Input records:
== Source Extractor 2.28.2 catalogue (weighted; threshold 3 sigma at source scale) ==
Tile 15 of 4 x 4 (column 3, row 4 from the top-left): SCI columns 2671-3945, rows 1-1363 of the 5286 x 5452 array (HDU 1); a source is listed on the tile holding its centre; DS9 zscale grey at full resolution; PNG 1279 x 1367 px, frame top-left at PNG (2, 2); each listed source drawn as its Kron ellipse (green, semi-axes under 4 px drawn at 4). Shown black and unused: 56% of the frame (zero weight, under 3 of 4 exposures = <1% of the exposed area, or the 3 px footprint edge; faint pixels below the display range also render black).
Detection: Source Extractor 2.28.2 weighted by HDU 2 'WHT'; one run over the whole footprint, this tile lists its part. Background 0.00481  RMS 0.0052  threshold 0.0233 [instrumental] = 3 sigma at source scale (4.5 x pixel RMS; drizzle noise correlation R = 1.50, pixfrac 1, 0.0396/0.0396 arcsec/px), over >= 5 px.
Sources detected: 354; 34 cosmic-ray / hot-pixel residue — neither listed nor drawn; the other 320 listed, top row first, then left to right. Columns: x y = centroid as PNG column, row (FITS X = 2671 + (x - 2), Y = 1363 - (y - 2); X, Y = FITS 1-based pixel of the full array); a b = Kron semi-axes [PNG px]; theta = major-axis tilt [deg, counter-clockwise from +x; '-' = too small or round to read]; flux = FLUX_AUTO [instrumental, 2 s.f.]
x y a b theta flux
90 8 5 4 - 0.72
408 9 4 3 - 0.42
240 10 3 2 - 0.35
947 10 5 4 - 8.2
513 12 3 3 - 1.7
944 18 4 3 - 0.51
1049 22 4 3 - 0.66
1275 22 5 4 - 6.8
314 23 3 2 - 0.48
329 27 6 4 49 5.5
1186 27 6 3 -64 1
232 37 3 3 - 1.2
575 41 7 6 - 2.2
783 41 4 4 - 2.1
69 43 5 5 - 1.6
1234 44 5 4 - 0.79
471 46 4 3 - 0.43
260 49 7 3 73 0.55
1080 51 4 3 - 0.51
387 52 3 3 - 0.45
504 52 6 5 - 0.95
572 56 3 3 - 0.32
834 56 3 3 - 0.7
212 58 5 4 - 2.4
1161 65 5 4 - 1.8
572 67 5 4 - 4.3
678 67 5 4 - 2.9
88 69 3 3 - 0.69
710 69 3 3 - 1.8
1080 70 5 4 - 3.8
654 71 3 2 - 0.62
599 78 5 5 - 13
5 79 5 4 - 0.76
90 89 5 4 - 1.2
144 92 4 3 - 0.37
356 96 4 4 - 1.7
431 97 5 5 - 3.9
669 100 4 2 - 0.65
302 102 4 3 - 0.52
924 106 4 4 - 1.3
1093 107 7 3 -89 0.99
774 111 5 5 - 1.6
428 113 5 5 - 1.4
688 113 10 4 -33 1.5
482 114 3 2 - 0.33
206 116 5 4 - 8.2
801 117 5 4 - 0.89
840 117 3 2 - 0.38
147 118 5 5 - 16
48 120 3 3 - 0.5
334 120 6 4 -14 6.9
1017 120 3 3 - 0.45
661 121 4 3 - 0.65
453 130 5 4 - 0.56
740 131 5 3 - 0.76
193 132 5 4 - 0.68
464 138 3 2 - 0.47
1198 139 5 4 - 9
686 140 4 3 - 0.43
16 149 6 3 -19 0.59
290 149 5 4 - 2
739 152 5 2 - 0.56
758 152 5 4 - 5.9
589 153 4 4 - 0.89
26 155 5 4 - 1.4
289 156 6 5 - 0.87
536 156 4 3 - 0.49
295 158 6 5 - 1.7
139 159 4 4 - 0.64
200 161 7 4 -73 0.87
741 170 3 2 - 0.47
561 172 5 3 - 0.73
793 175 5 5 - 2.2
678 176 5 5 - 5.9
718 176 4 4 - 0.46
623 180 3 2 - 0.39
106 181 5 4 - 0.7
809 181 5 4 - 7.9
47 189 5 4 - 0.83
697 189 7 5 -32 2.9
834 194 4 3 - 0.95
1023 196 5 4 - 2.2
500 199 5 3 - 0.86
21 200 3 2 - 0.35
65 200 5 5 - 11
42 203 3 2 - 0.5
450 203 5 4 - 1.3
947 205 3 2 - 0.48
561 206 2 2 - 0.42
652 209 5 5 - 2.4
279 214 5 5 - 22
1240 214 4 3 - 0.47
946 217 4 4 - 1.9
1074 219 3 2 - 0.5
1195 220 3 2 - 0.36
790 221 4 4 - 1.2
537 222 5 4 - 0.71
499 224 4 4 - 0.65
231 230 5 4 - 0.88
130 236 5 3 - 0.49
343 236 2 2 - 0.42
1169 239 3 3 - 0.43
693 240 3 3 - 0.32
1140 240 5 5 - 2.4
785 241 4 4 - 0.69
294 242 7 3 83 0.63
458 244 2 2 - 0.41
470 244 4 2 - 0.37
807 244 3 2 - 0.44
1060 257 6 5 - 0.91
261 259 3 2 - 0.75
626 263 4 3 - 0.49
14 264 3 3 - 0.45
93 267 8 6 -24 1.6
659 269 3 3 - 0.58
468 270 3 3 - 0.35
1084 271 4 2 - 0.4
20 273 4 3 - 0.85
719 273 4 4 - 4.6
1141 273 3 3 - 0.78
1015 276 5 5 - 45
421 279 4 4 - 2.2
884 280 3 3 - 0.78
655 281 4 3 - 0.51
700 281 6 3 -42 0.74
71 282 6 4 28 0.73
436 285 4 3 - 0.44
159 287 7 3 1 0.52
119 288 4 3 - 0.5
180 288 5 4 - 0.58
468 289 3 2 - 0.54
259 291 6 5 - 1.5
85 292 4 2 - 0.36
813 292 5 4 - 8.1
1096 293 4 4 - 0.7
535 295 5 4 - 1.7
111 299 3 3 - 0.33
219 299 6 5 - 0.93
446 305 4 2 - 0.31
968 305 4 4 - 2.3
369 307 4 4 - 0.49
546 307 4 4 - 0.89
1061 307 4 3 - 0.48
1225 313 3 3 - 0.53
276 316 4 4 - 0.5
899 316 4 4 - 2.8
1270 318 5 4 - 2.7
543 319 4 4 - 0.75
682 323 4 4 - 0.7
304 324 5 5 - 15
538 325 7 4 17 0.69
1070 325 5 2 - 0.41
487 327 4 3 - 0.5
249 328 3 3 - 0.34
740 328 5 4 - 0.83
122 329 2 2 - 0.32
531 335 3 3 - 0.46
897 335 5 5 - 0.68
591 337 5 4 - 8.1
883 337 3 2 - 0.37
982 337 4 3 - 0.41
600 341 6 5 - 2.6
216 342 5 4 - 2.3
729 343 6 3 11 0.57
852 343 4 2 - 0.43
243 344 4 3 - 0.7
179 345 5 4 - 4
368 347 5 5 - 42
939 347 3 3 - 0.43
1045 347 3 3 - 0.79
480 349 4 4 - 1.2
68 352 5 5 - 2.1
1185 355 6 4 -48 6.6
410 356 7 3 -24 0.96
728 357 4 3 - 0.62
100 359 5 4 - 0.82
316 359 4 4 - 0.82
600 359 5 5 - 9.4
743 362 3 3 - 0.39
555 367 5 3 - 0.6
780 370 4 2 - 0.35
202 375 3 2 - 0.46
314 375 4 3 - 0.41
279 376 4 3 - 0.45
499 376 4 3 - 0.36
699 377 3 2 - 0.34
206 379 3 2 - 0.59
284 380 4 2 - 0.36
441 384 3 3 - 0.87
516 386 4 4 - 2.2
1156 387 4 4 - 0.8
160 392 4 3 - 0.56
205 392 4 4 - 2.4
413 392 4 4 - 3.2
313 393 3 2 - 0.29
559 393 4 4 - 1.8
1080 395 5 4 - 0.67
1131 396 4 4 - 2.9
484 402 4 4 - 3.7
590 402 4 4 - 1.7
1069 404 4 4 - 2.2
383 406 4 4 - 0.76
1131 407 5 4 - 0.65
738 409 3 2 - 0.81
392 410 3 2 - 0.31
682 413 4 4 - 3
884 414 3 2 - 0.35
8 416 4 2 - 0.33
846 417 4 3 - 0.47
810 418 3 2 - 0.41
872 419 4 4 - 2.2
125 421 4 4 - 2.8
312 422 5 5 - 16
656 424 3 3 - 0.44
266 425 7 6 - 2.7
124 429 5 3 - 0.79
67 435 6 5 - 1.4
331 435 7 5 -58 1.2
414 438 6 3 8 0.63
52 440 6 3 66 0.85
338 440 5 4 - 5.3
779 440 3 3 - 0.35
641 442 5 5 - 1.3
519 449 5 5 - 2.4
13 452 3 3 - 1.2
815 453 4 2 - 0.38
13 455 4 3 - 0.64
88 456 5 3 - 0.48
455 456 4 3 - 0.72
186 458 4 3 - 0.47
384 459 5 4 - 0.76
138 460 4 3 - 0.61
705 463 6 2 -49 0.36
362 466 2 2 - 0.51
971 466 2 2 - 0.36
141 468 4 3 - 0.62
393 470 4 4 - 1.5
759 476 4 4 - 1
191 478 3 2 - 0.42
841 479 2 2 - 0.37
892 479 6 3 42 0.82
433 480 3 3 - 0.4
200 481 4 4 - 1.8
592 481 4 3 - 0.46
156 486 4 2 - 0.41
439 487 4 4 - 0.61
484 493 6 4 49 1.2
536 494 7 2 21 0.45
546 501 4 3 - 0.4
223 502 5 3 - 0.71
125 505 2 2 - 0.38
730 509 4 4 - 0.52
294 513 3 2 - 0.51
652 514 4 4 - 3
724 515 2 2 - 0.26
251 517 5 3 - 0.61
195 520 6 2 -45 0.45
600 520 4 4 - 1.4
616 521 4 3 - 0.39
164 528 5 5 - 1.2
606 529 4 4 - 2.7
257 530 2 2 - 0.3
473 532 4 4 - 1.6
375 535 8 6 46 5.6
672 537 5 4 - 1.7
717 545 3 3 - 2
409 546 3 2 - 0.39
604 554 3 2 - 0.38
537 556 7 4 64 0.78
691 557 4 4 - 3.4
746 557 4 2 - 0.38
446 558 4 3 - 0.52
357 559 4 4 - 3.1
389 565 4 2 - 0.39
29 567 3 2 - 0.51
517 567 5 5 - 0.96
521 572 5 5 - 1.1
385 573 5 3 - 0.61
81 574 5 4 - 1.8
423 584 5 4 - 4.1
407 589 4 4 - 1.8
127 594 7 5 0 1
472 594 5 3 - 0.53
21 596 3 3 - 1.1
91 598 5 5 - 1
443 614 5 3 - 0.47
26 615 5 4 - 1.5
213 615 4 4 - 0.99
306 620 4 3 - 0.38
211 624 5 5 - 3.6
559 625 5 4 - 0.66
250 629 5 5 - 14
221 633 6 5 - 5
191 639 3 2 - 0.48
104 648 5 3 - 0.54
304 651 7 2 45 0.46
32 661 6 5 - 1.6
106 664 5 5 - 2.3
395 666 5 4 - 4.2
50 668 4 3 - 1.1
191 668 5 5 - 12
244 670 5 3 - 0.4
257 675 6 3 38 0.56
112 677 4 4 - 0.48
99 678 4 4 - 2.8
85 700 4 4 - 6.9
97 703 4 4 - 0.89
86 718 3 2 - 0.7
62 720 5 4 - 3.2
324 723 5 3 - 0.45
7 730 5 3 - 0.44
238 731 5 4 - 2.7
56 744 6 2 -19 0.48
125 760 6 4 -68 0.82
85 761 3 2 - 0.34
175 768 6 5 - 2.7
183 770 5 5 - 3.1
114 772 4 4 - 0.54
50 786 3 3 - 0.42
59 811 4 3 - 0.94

Task instructions:
Can you return, unchanged, every line from the start of the material through the line containing "Detection: Source Extractor", with both of those lines included?

Output of the task:
== Source Extractor 2.28.2 catalogue (weighted; threshold 3 sigma at source scale) ==
Tile 15 of 4 x 4 (column 3, row 4 from the top-left): SCI columns 2671-3945, rows 1-1363 of the 5286 x 5452 array (HDU 1); a source is listed on the tile holding its centre; DS9 zscale grey at full resolution; PNG 1279 x 1367 px, frame top-left at PNG (2, 2); each listed source drawn as its Kron ellipse (green, semi-axes under 4 px drawn at 4). Shown black and unused: 56% of the frame (zero weight, under 3 of 4 exposures = <1% of the exposed area, or the 3 px footprint edge; faint pixels below the display range also render black).
Detection: Source Extractor 2.28.2 weighted by HDU 2 'WHT'; one run over the whole footprint, this tile lists its part. Background 0.00481  RMS 0.0052  threshold 0.0233 [instrumental] = 3 sigma at source scale (4.5 x pixel RMS; drizzle noise correlation R = 1.50, pixfrac 1, 0.0396/0.0396 arcsec/px), over >= 5 px.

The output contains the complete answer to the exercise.